# Job item
Using the listing below, set down exactly the lines from the one that contains "exposure_s: 1/68" through the one that contains "vfov_deg: 17.4", with no pictures.

# Supplied data
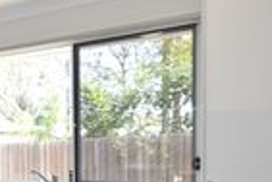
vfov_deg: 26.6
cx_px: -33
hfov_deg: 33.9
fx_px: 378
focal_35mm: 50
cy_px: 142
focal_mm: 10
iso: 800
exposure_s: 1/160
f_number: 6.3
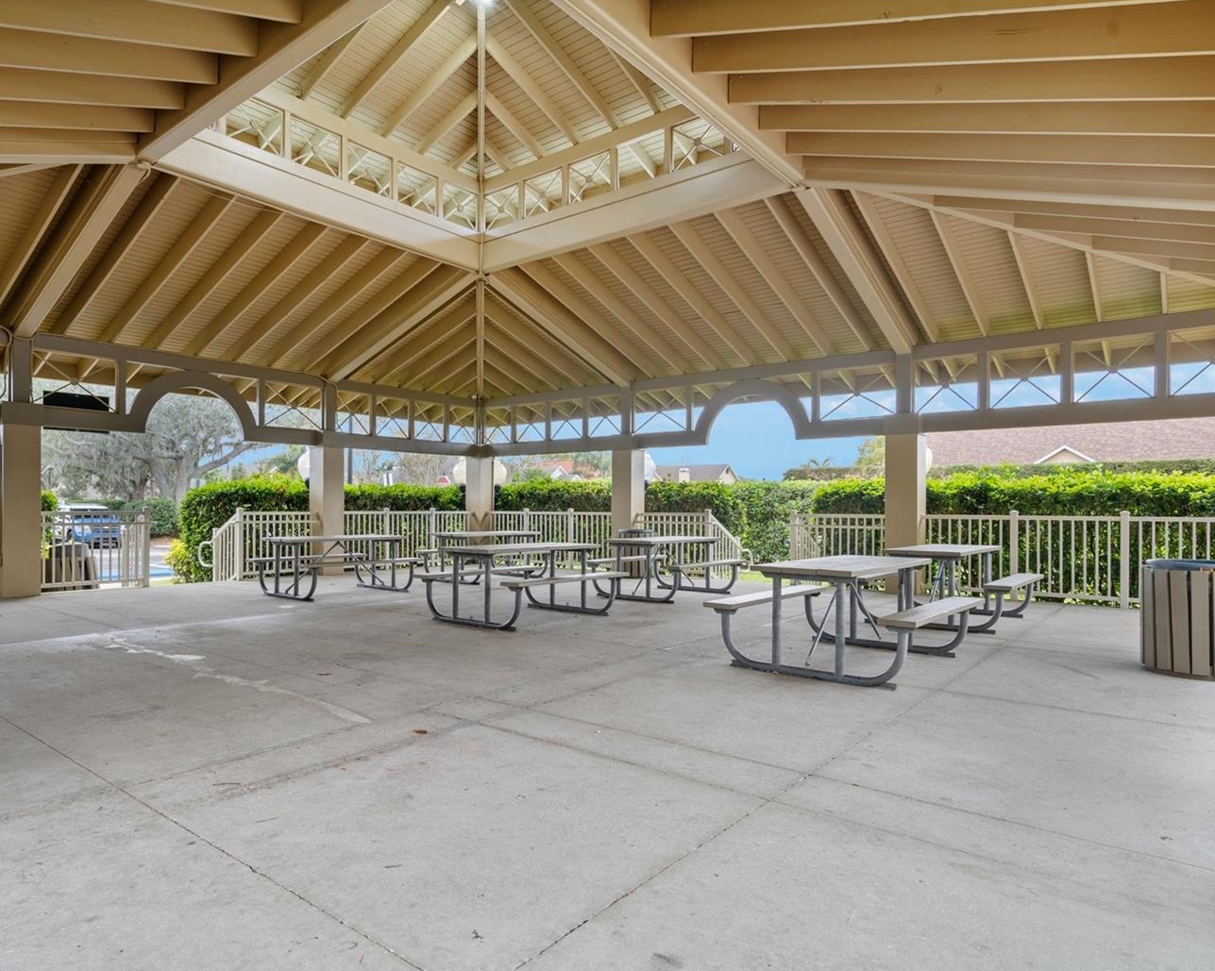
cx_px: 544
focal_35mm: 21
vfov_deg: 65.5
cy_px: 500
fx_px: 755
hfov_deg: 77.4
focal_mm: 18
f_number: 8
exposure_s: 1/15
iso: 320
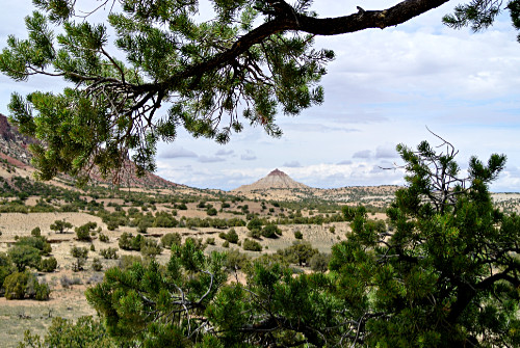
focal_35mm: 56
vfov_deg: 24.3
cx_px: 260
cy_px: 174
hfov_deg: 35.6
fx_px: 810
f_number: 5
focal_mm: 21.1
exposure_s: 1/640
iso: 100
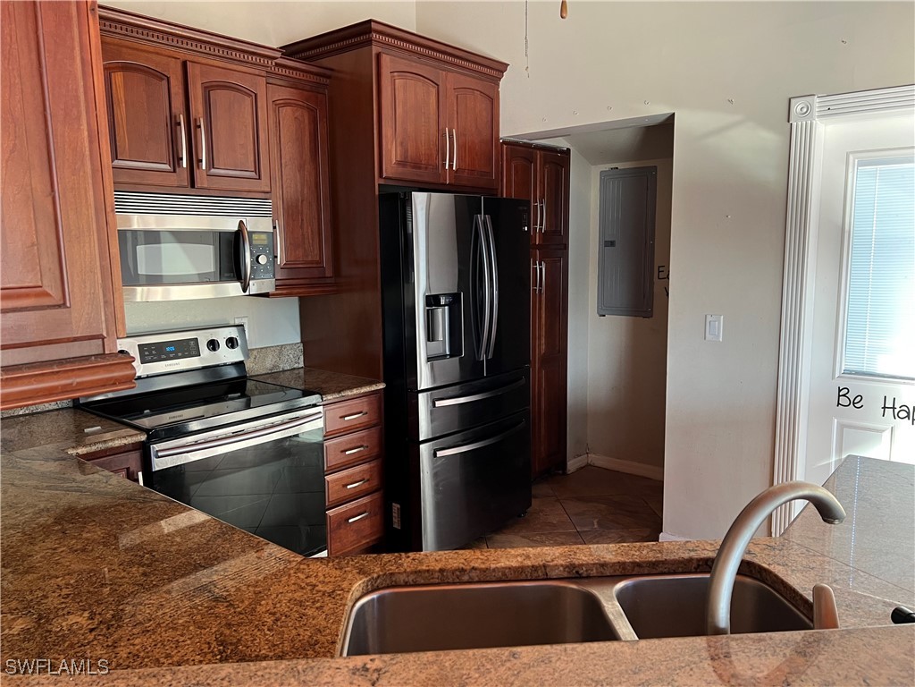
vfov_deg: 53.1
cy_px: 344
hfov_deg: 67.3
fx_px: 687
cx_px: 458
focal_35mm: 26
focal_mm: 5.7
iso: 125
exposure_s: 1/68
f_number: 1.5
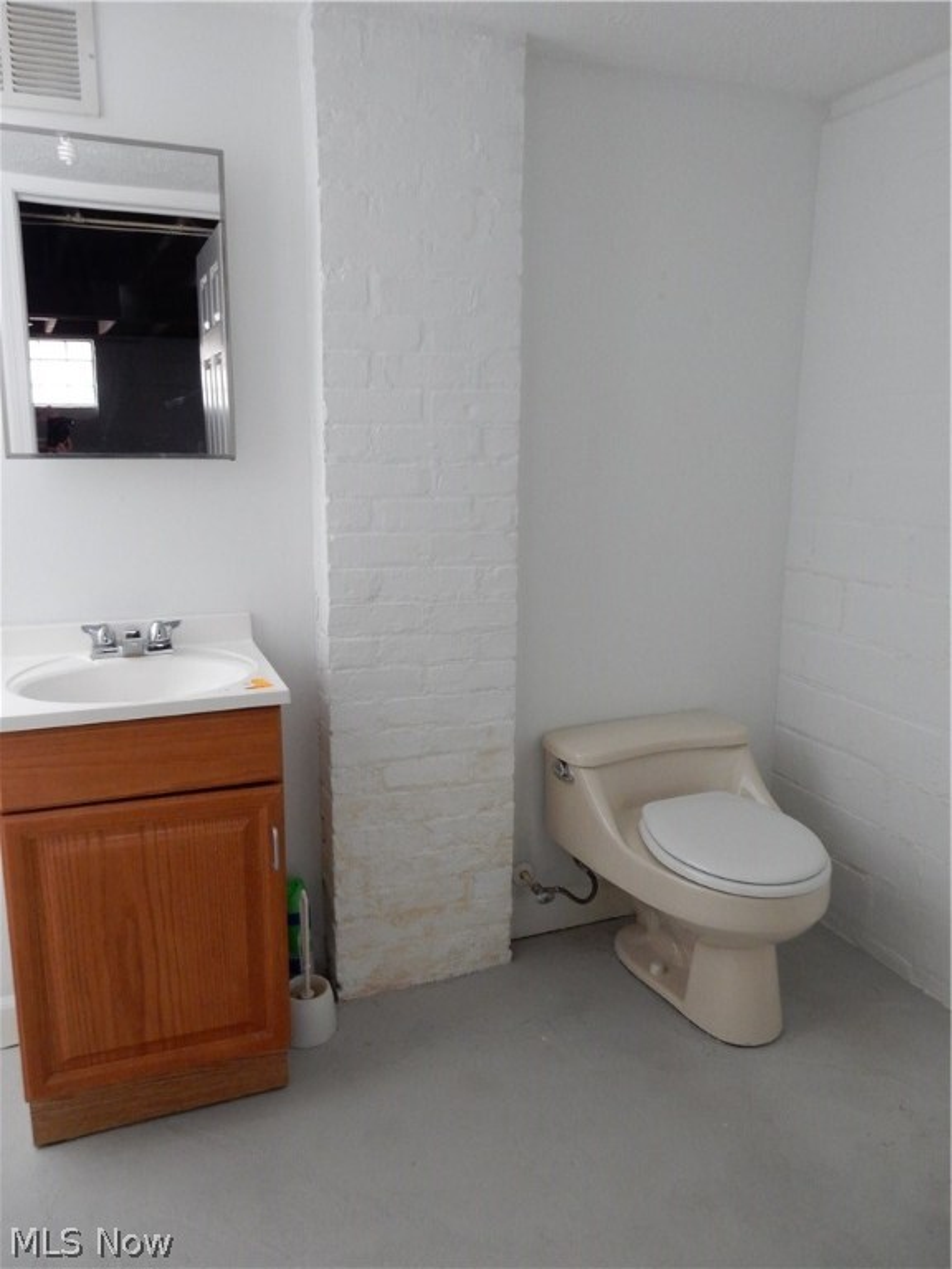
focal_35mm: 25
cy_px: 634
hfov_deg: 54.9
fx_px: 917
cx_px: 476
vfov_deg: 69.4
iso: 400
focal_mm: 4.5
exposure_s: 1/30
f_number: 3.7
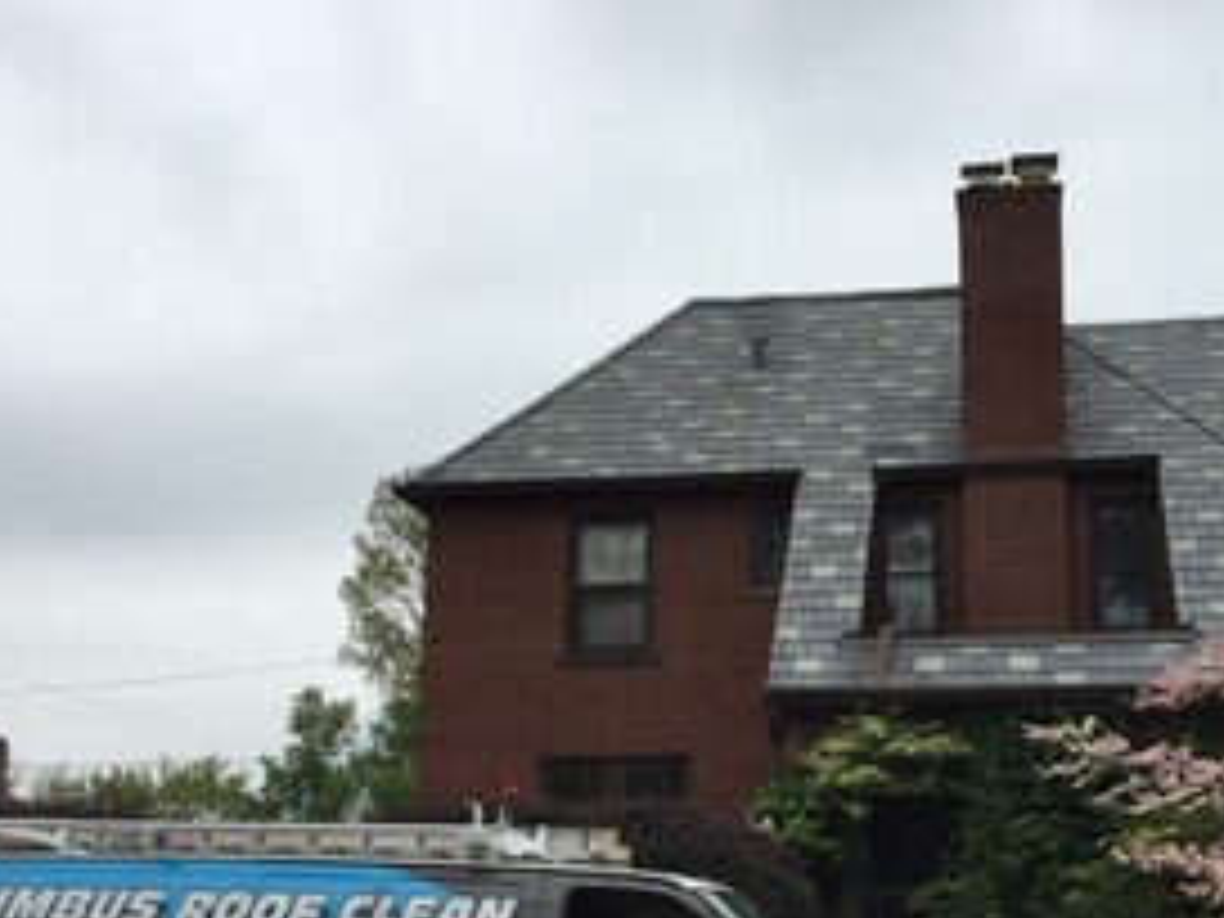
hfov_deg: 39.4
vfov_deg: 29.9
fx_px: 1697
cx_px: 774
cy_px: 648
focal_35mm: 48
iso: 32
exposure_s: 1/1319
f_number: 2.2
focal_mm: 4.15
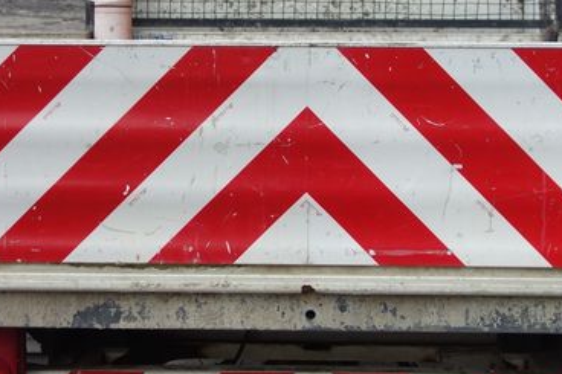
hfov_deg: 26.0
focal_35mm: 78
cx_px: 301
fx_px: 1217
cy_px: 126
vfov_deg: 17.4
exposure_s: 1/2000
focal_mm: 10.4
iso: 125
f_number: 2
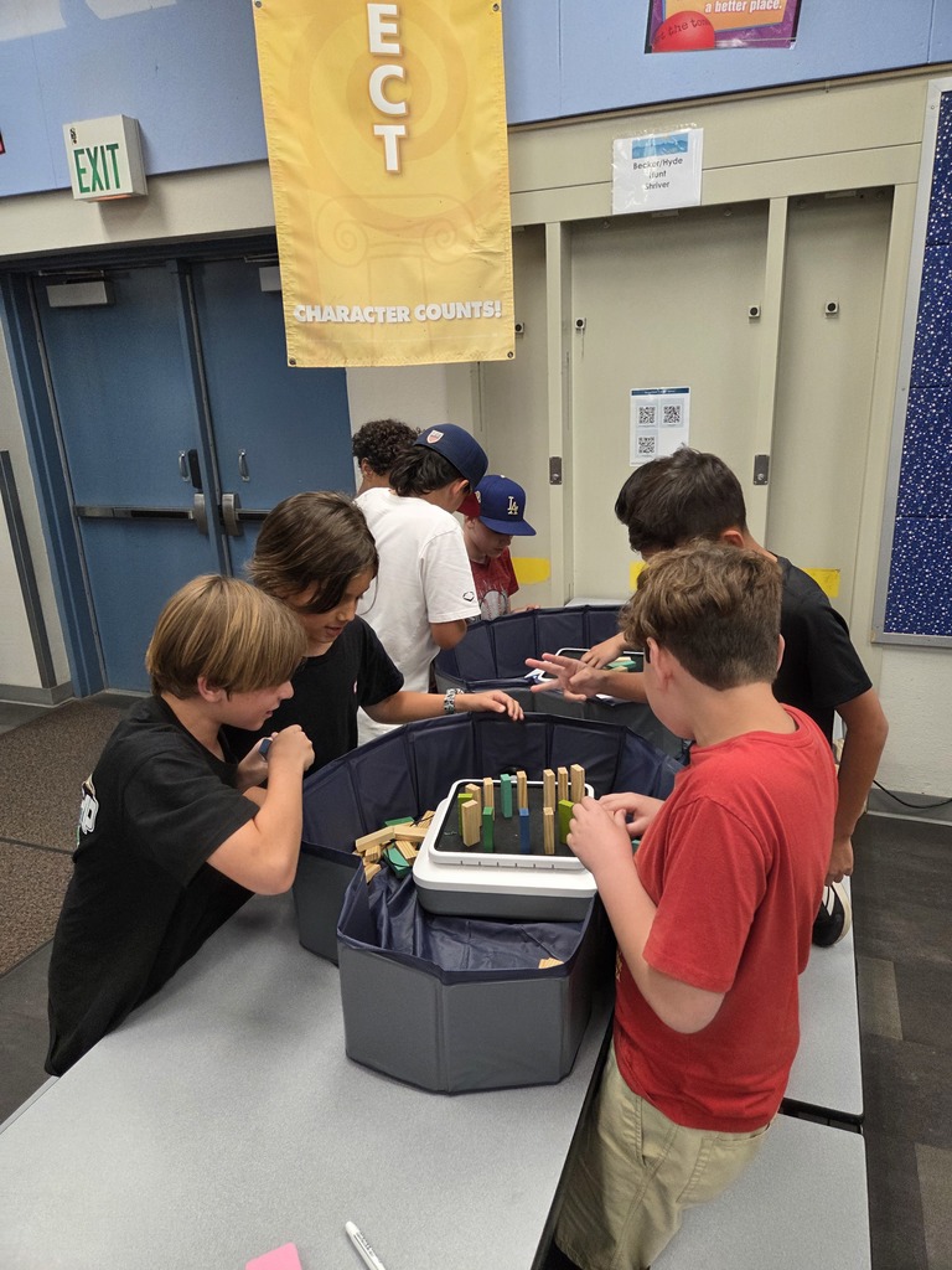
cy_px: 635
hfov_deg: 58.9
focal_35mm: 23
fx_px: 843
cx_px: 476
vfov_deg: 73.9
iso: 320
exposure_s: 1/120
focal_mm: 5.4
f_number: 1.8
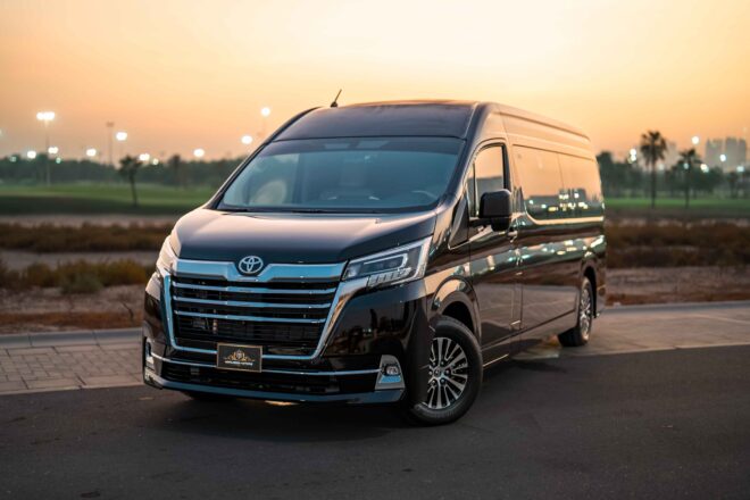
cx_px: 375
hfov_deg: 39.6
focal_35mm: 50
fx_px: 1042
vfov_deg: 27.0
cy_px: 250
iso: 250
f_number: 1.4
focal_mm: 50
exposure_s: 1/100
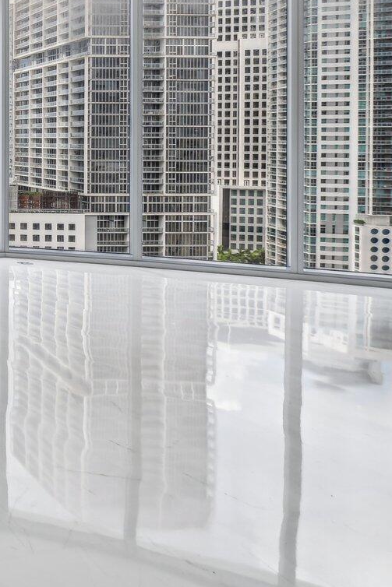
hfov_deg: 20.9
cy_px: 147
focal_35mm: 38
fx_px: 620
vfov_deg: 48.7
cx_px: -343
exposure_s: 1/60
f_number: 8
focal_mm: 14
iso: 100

# Output of the exercise
exposure_s: 1/68
f_number: 1.5
focal_35mm: 25
cy_px: 634
hfov_deg: 54.9
fx_px: 917
cx_px: 476
vfov_deg: 69.4
iso: 400
focal_mm: 4.5
exposure_s: 1/30
f_number: 3.7
hfov_deg: 39.4
vfov_deg: 29.9
fx_px: 1697
cx_px: 774
cy_px: 648
focal_35mm: 48
iso: 32
exposure_s: 1/1319
f_number: 2.2
focal_mm: 4.15
hfov_deg: 26.0
focal_35mm: 78
cx_px: 301
fx_px: 1217
cy_px: 126
vfov_deg: 17.4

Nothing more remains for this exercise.